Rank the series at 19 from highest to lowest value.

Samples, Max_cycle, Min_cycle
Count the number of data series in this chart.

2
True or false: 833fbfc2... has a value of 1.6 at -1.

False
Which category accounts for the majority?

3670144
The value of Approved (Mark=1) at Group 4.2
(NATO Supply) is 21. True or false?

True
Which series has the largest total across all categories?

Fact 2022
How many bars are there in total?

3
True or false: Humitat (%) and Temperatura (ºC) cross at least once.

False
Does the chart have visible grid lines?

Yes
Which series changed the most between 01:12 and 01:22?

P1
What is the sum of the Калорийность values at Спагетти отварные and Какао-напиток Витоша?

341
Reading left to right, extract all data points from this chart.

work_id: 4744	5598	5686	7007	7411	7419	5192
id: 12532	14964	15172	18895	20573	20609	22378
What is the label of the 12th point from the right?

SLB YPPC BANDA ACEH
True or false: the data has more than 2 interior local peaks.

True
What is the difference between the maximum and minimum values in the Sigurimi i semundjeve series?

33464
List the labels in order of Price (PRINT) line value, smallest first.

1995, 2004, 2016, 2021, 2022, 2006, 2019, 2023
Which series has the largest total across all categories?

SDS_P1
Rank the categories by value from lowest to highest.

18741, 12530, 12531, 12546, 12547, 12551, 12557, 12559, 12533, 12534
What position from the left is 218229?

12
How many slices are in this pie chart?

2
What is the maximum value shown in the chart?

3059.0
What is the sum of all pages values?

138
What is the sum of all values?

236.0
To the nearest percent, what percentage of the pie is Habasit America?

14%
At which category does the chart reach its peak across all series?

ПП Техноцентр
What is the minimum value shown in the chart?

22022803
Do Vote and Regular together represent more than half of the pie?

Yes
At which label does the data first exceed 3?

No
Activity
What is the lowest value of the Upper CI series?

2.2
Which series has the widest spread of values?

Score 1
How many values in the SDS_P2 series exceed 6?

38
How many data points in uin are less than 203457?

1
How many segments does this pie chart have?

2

● 任务要求:
请找出上面数据中含有字符串“minimum”的每一行，并把这些行原样抄写出来，匹配时区分大小写。

● 结果如下:
What is the difference between the maximum and minimum values in the Sigurimi i semundjeve series?
What is the minimum value shown in the chart?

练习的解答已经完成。